Naquela época, não havia estradas ligando a capital capixaba à então capital da República e, por isso, o veículo teve que vir em um vagão alugado na Estrada de Ferro Leopoldina. Quando chegou a Vitória, porém, encontrou vários obstáculos. O primeiro deles foi a dificuldade de transportá-lo da estação ferroviária, no outro lado da baía, para a cidade. Sem pontes, a solução foi transportar o carro em uma barca.
Ao chegar, outro empecilho. Na cidade não havia estradas por onde o carro pudesse trafegar, havendo, por isso, uma necessidade de se fazer um serviço de terraplanagem. André Carloni, que era um construtor por natureza, dirigiu os trabalhos e, em pouco tempo, o problema foi resolvido.

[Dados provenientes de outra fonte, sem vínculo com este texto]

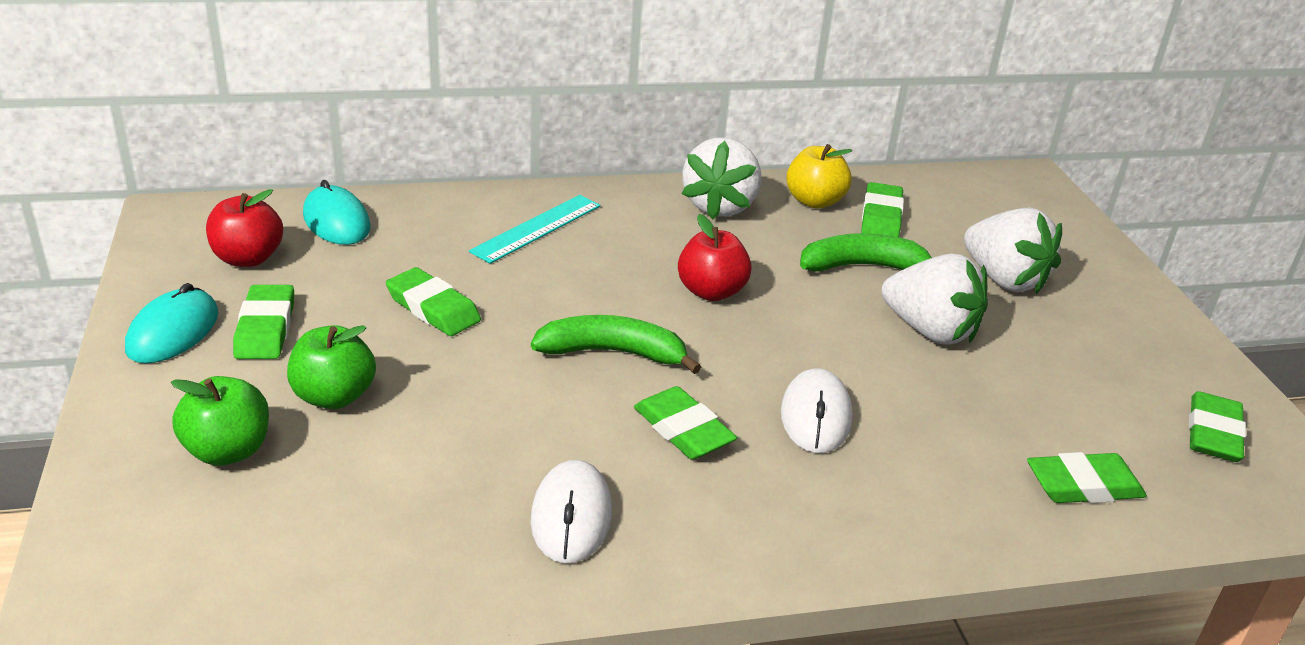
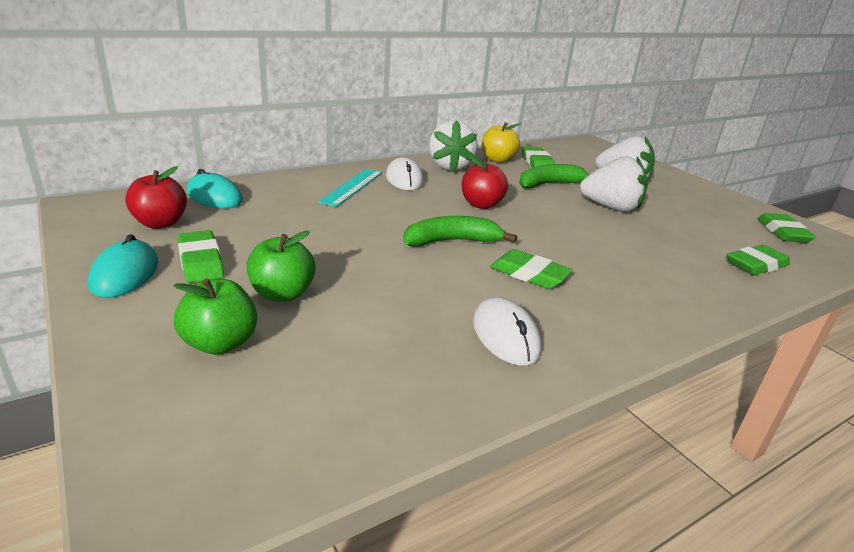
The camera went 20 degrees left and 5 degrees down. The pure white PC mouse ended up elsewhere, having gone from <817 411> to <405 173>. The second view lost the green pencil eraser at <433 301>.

Depois do impacto causado pelo Cadillac, começaram a aparecer outros carros na ilha. André não se contentou e, em 1916, adquiriu um segundo veículo, da marca Ford. No ano seguinte, começaram a aparecer ainda mais veículos em circulação pelas ruas da capital.
O livro “Os italianos do Estado do Espírito Santo”, de Luiz Serafim Derenzi, se refere a André Carloni como “o que mais se distinguiu entre os milhares de italianos vindos para o Espírito Santo, pela habilidade, dinamismo e talento artístico”.

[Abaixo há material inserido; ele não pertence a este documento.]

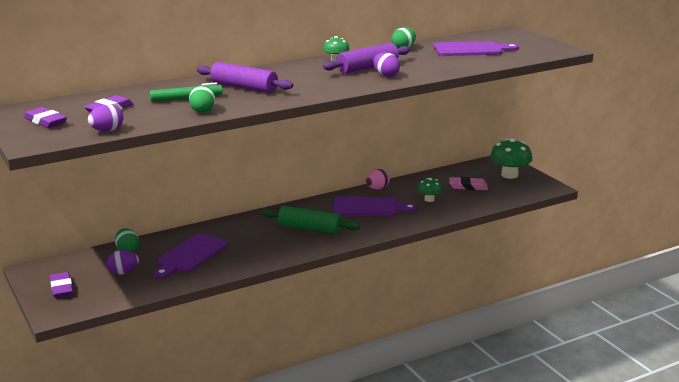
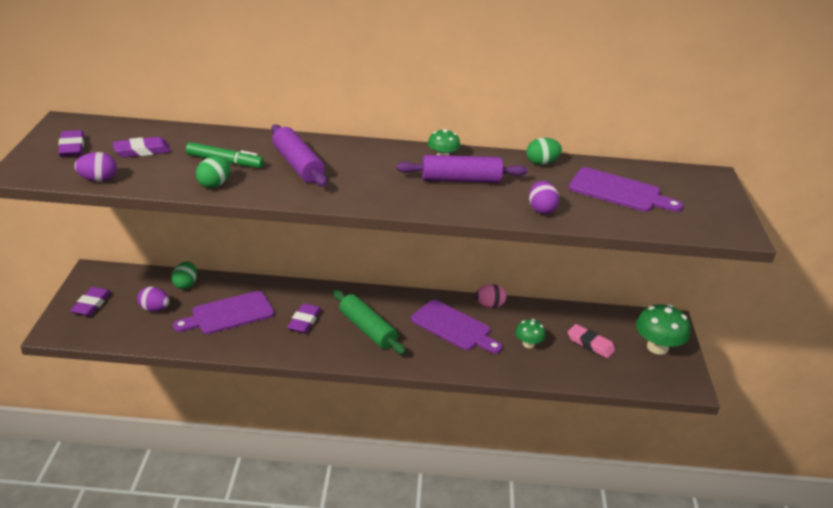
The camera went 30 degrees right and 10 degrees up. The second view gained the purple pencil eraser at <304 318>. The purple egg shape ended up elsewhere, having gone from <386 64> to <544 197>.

O autor descreve que o italiano foi um dos mais requisitados homens de construção desde o início do século em Vitória e, além de arquiteto e construtor, foi, durante toda a vida, um desenhista preocupado em registrar aspectos da cidade. Veja abaixo alguns desenhos feitos à mão por Carloni:
“Deus lhe deu a inteligência e ele soube, ambiciosamente, cultivá-la, num prodigioso autodinamismo”, dizia um trecho do livro. E exemplos disso não faltam:
Por tanto empenho e realizações, Carloni foi reconhecido no âmbito estadual e federal. Em 1942, o presidente da República Getúlio Vargas concedeu a ele o título de cidadão brasileiro. Em 1956, foi homenageado pela Câmara Municipal de Vitória com título de cidadão vitoriense. Tornou-se também sócio benemérito do Clube Vitória, do qual foi um dos fundadores.
Em 1964, recebeu na Escola de Belas Artes, hoje Centro de Artes da Universidade Federal do Espírito Santo, um voto de louvor pelos excelentes serviços prestados ao povo capixaba.
Na página do jornal A Gazeta que estampava a notícia da morte de Carloni, havia também uma das últimas declarações dele. "Não tenho tristezas. Minha vida é só alegria! Não tenho inimigos, gosto de todo mundo e todo mundo gosta de mim". Aos 93 anos, já debilitado, André afirmava que não temia a morte.
E esse dia chegou. Em 26 de julho de 1976 morreu o grande pioneiro da cidade de Vitória.
Mas mesmo décadas depois que partiu, ainda é evidente que o legado de André Carloni resiste ao tempo, e as grandes obras realizadas por ele, como a Catedral Metropolitana de Vitória e o Teatro Carlos Gomes, seguirão sendo admiradas por muitas gerações.